*** Exercise input Section Begins ***
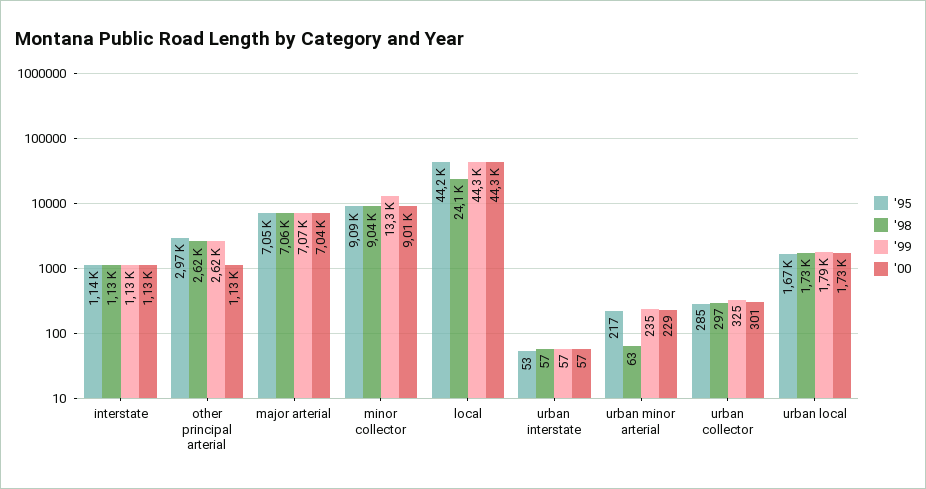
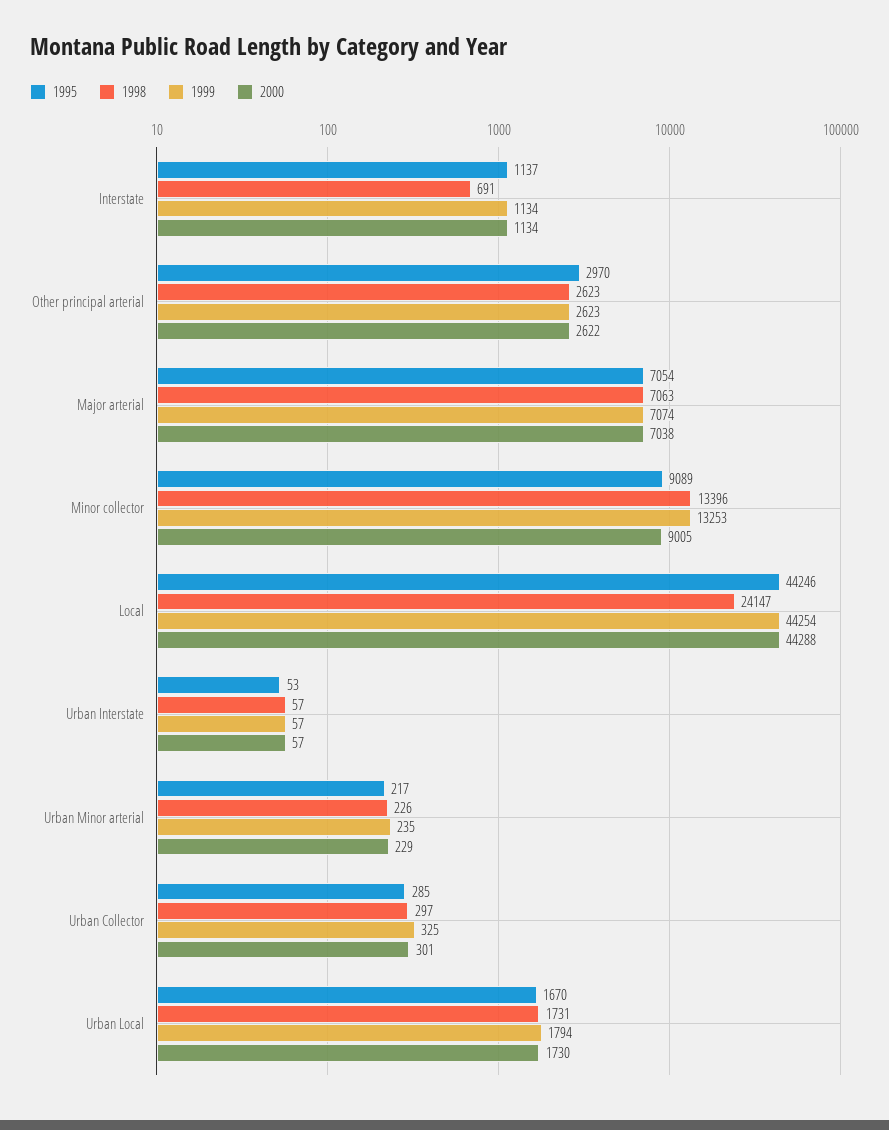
  {
    "'95": {
      "interstate": 1137,
      "other principal arterial": 2970,
      "major arterial": 7054,
      "minor collector": 9089,
      "local": 44246,
      "urban interstate": 53,
      "urban minor arterial": 217,
      "urban collector": 285,
      "urban local": 1670
    },
    "'98": {
-     "interstate": 1130,
+     "interstate": 691,
      "other principal arterial": 2623,
      "major arterial": 7063,
-     "minor collector": 9040,
+     "minor collector": 13396,
      "local": 24147,
      "urban interstate": 57,
-     "urban minor arterial": 63,
+     "urban minor arterial": 226,
      "urban collector": 297,
      "urban local": 1731
    },
    "'99": {
      "interstate": 1134,
      "other principal arterial": 2623,
      "major arterial": 7074,
      "minor collector": 13253,
      "local": 44254,
      "urban interstate": 57,
      "urban minor arterial": 235,
      "urban collector": 325,
      "urban local": 1794
    },
    "'00": {
      "interstate": 1134,
-     "other principal arterial": 1130,
+     "other principal arterial": 2622,
      "major arterial": 7038,
      "minor collector": 9005,
      "local": 44288,
      "urban interstate": 57,
      "urban minor arterial": 229,
      "urban collector": 301,
      "urban local": 1730
    }
  }

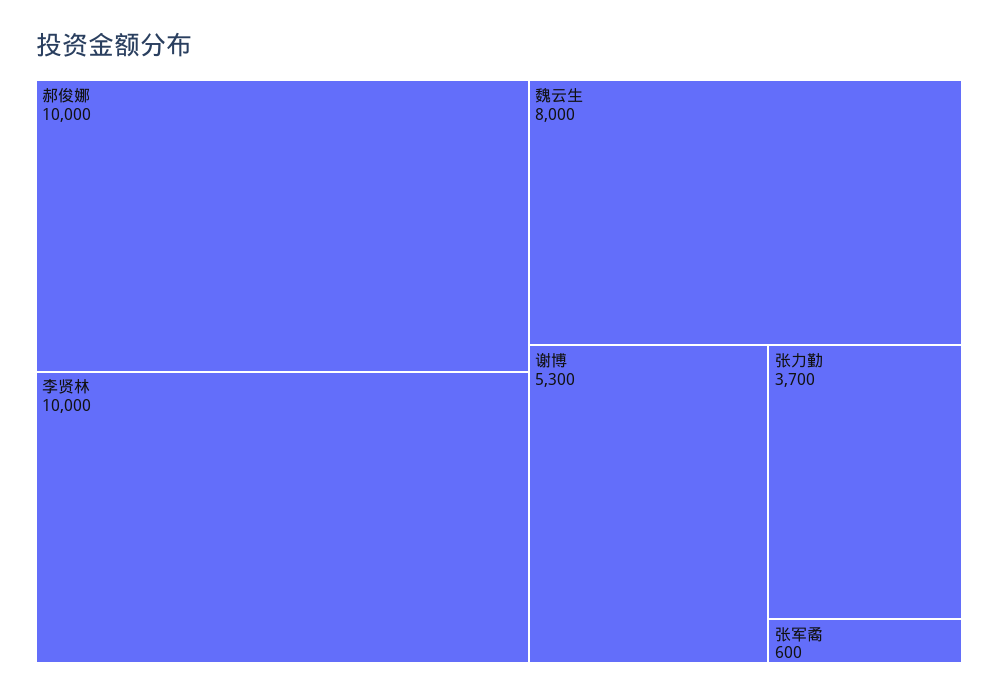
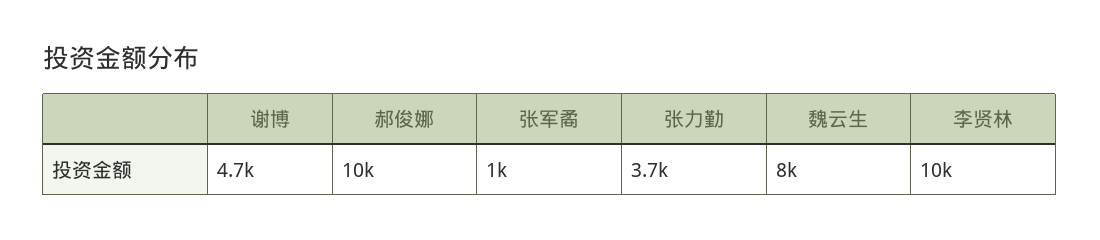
  {
    "郝俊娜": 10000,
    "李贤林": 10000,
    "魏云生": 8000,
-   "谢博": 5300,
+   "谢博": 4700,
    "张力勤": 3700,
-   "张军矞": 600
+   "张军矞": 1000
  }

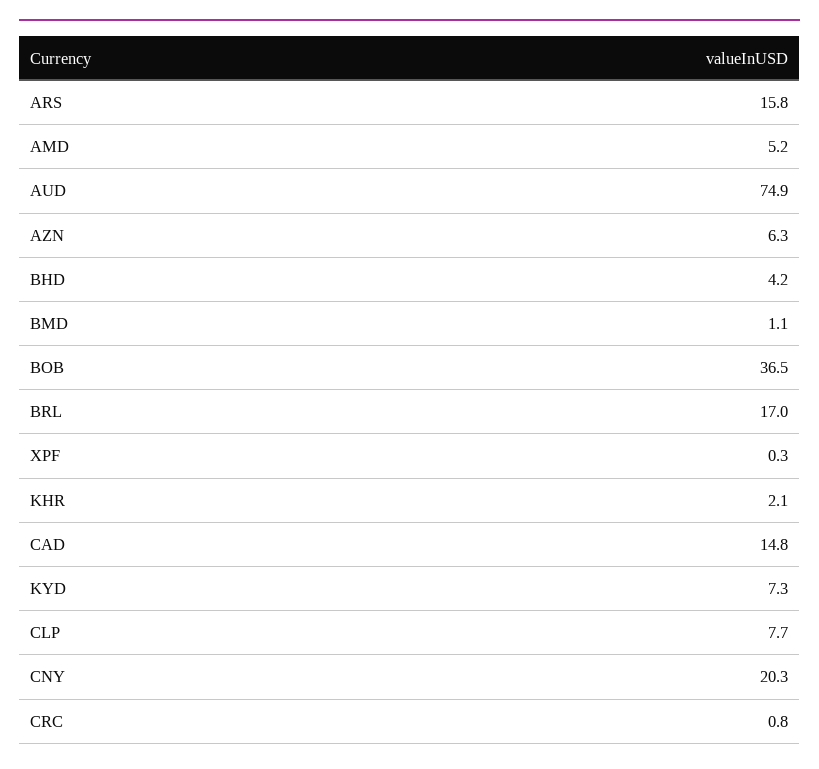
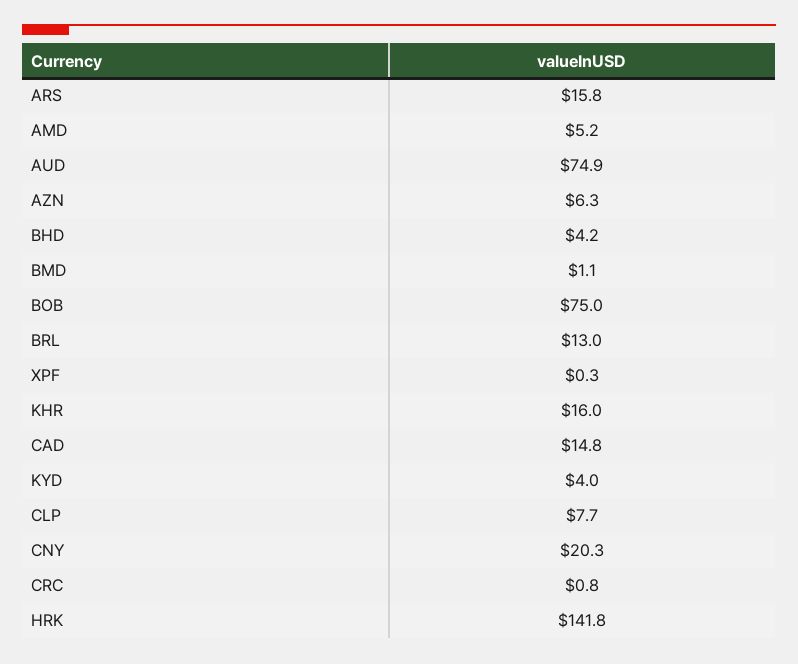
  {
    "ARS": 15.8,
    "AMD": 5.2,
    "AUD": 74.9,
    "AZN": 6.3,
    "BHD": 4.2,
    "BMD": 1.1,
-   "BOB": 36.5,
+   "BOB": 75,
-   "BRL": 17,
+   "BRL": 13,
    "XPF": 0.3,
-   "KHR": 2.1,
+   "KHR": 16,
    "CAD": 14.8,
-   "KYD": 7.3,
+   "KYD": 4,
    "CLP": 7.7,
    "CNY": 20.3,
-   "CRC": 0.8
+   "CRC": 0.8,
+   "HRK": 141.8
  }

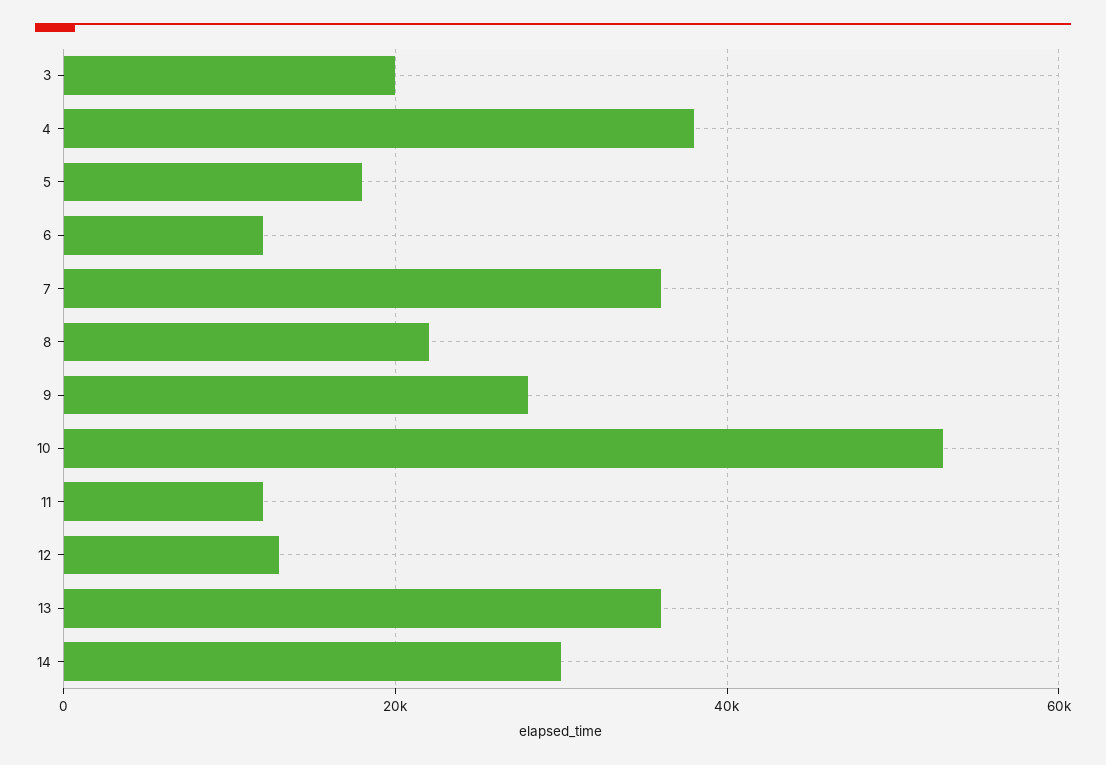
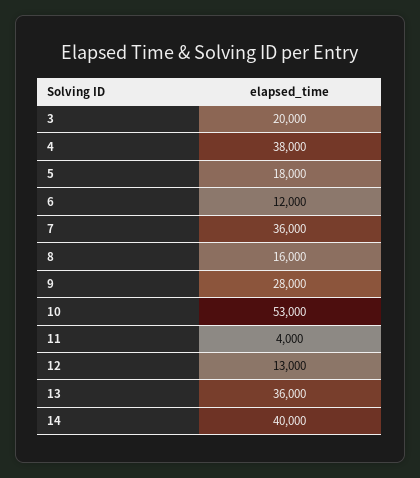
  {
    "3": 20000,
    "4": 38000,
    "5": 18000,
    "6": 12000,
    "7": 36000,
-   "8": 22000,
+   "8": 16000,
    "9": 28000,
    "10": 53000,
-   "11": 12000,
+   "11": 4000,
    "12": 13000,
    "13": 36000,
-   "14": 30000
+   "14": 40000
  }

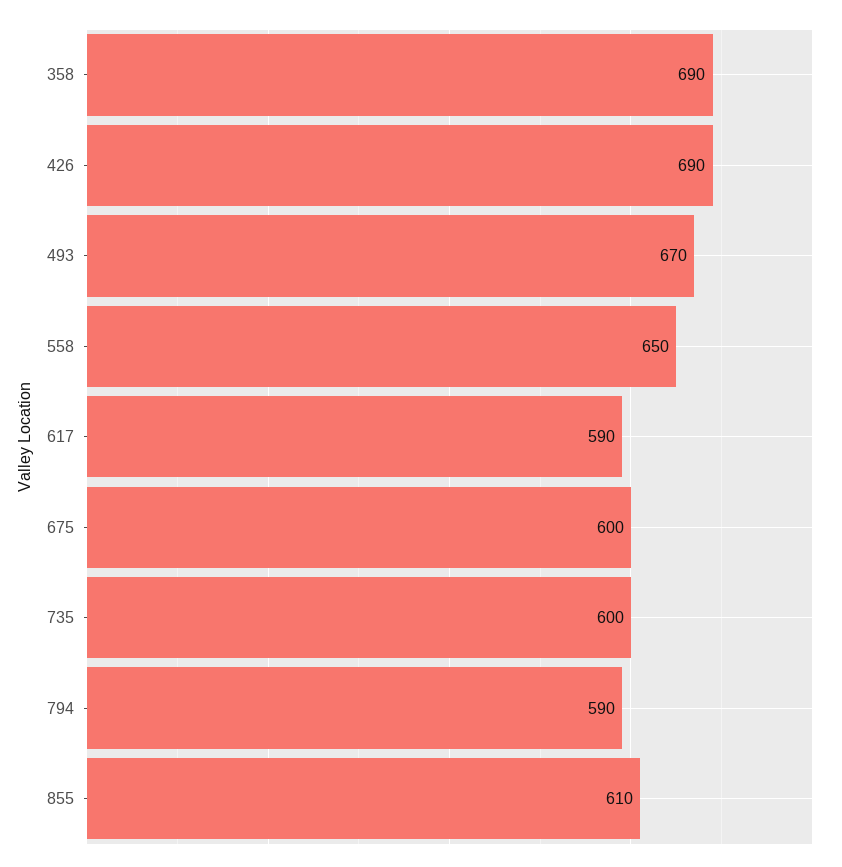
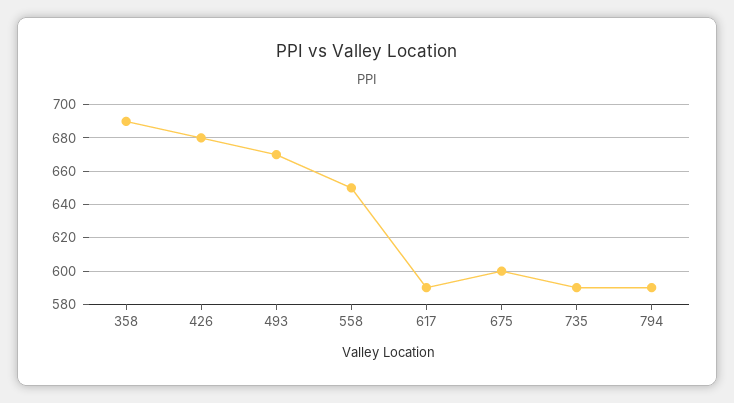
  {
    "358": 690,
-   "426": 690,
+   "426": 680,
    "493": 670,
    "558": 650,
    "617": 590,
    "675": 600,
-   "735": 600,
+   "735": 590,
-   "794": 590,
+   "794": 590
-   "855": 610
  }

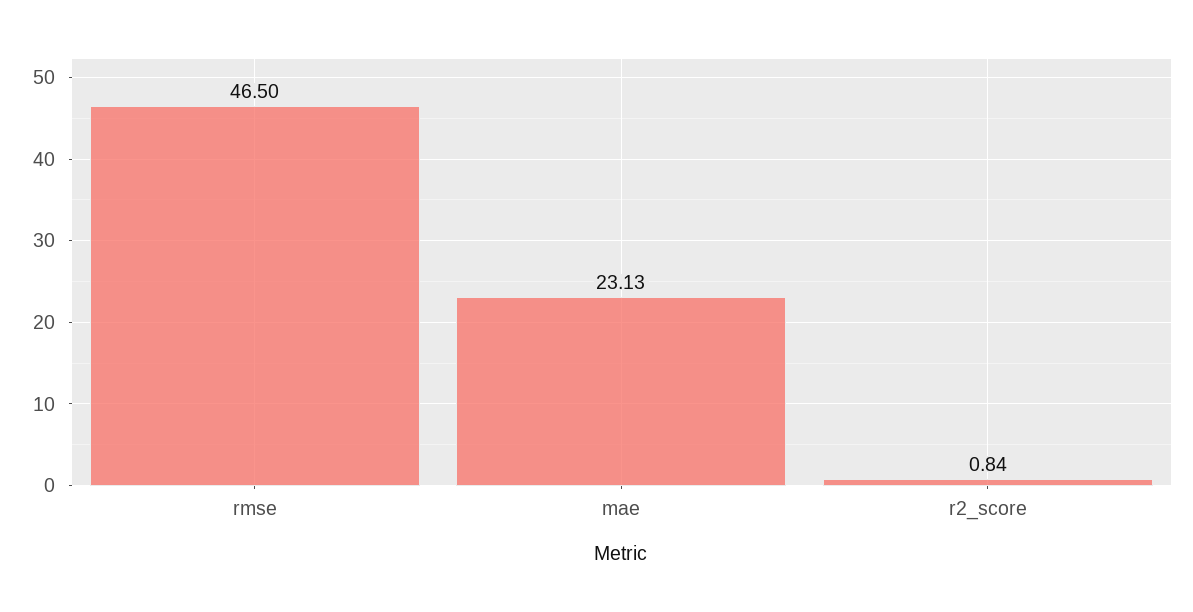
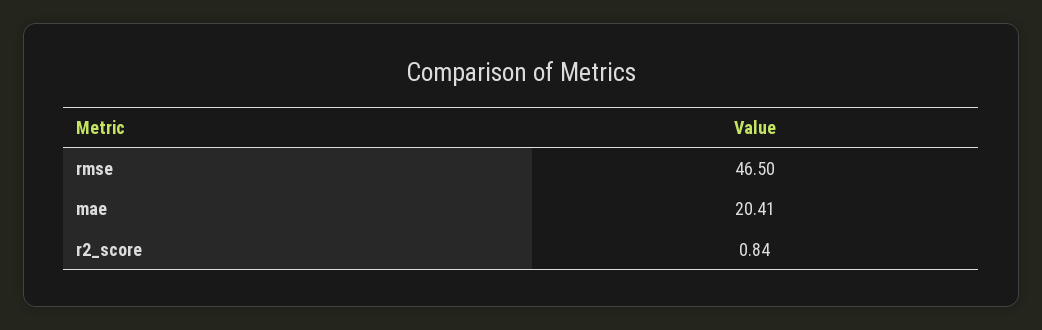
  {
    "rmse": 46.5,
-   "mae": 23.13,
+   "mae": 20.41,
    "r2_score": 0.84
  }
*** Exercise input Section Ends ***
» **To-do item**:
Transcribe each entry exactly, pictures excluded.

» **Output for this exercise**:
  {
    "'95": {
      "interstate": 1137,
      "other principal arterial": 2970,
      "major arterial": 7054,
      "minor collector": 9089,
      "local": 44246,
      "urban interstate": 53,
      "urban minor arterial": 217,
      "urban collector": 285,
      "urban local": 1670
    },
    "'98": {
-     "interstate": 1130,
+     "interstate": 691,
      "other principal arterial": 2623,
      "major arterial": 7063,
-     "minor collector": 9040,
+     "minor collector": 13396,
      "local": 24147,
      "urban interstate": 57,
-     "urban minor arterial": 63,
+     "urban minor arterial": 226,
      "urban collector": 297,
      "urban local": 1731
    },
    "'99": {
      "interstate": 1134,
      "other principal arterial": 2623,
      "major arterial": 7074,
      "minor collector": 13253,
      "local": 44254,
      "urban interstate": 57,
      "urban minor arterial": 235,
      "urban collector": 325,
      "urban local": 1794
    },
    "'00": {
      "interstate": 1134,
-     "other principal arterial": 1130,
+     "other principal arterial": 2622,
      "major arterial": 7038,
      "minor collector": 9005,
      "local": 44288,
      "urban interstate": 57,
      "urban minor arterial": 229,
      "urban collector": 301,
      "urban local": 1730
    }
  }

  {
    "郝俊娜": 10000,
    "李贤林": 10000,
    "魏云生": 8000,
-   "谢博": 5300,
+   "谢博": 4700,
    "张力勤": 3700,
-   "张军矞": 600
+   "张军矞": 1000
  }

  {
    "ARS": 15.8,
    "AMD": 5.2,
    "AUD": 74.9,
    "AZN": 6.3,
    "BHD": 4.2,
    "BMD": 1.1,
-   "BOB": 36.5,
+   "BOB": 75,
-   "BRL": 17,
+   "BRL": 13,
    "XPF": 0.3,
-   "KHR": 2.1,
+   "KHR": 16,
    "CAD": 14.8,
-   "KYD": 7.3,
+   "KYD": 4,
    "CLP": 7.7,
    "CNY": 20.3,
-   "CRC": 0.8
+   "CRC": 0.8,
+   "HRK": 141.8
  }

  {
    "3": 20000,
    "4": 38000,
    "5": 18000,
    "6": 12000,
    "7": 36000,
-   "8": 22000,
+   "8": 16000,
    "9": 28000,
    "10": 53000,
-   "11": 12000,
+   "11": 4000,
    "12": 13000,
    "13": 36000,
-   "14": 30000
+   "14": 40000
  }

  {
    "358": 690,
-   "426": 690,
+   "426": 680,
    "493": 670,
    "558": 650,
    "617": 590,
    "675": 600,
-   "735": 600,
+   "735": 590,
-   "794": 590,
+   "794": 590
-   "855": 610
  }

  {
    "rmse": 46.5,
-   "mae": 23.13,
+   "mae": 20.41,
    "r2_score": 0.84
  }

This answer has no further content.